» Treść zadania: Przekształć w tabelę Markdown fragment listingu od wiersza zawierającego „### Known Issues” do końca listingu, z oboma krańcami włącznie. Tabela ma mieć kolumny „Nr” z kolejnym numerem oraz „Wiersz” z treścią wiersza, a puste wiersze należy pominąć.

» Dane wejściowe:
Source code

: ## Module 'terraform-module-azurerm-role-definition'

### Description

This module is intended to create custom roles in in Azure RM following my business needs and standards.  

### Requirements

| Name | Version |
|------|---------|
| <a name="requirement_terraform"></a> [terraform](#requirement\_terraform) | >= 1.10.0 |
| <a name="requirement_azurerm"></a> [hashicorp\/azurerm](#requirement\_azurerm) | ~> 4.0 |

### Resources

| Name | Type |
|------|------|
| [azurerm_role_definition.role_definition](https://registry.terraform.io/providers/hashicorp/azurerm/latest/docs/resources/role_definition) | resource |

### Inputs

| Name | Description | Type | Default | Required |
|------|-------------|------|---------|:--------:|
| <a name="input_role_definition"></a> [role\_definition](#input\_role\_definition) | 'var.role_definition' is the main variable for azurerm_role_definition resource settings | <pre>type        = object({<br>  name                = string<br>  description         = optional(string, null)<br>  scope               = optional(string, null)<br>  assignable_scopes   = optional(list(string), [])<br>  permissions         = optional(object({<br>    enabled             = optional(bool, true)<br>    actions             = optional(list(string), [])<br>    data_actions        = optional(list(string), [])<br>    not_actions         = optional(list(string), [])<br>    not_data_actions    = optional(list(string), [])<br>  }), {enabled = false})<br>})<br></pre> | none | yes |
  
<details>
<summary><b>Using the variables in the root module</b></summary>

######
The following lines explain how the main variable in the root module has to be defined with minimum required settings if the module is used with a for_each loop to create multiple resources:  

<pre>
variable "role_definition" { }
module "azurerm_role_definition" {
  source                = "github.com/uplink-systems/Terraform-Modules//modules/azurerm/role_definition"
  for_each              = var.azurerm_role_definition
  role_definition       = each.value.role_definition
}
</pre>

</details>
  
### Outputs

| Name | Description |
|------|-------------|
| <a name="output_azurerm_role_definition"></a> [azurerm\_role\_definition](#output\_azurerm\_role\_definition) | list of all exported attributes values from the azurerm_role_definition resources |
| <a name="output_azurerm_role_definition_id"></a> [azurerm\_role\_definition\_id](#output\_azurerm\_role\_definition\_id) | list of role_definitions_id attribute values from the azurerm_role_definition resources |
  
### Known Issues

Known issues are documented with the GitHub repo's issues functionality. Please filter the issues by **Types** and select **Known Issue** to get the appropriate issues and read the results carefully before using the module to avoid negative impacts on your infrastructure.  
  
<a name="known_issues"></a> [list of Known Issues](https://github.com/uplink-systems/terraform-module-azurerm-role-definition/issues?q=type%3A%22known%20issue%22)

» Wynik zadania:
| Nr | Wiersz |
|---|---|
| 1 | ### Known Issues |
| 2 | Known issues are documented with the GitHub repo's issues functionality. Please filter the issues by **Types** and select **Known Issue** to get the appropriate issues and read the results carefully before using the module to avoid negative impacts on your infrastructure.   |
| 3 | <a name="known_issues"></a> [list of Known Issues](https://github.com/uplink-systems/terraform-module-azurerm-role-definition/issues?q=type%3A%22known%20issue%22) |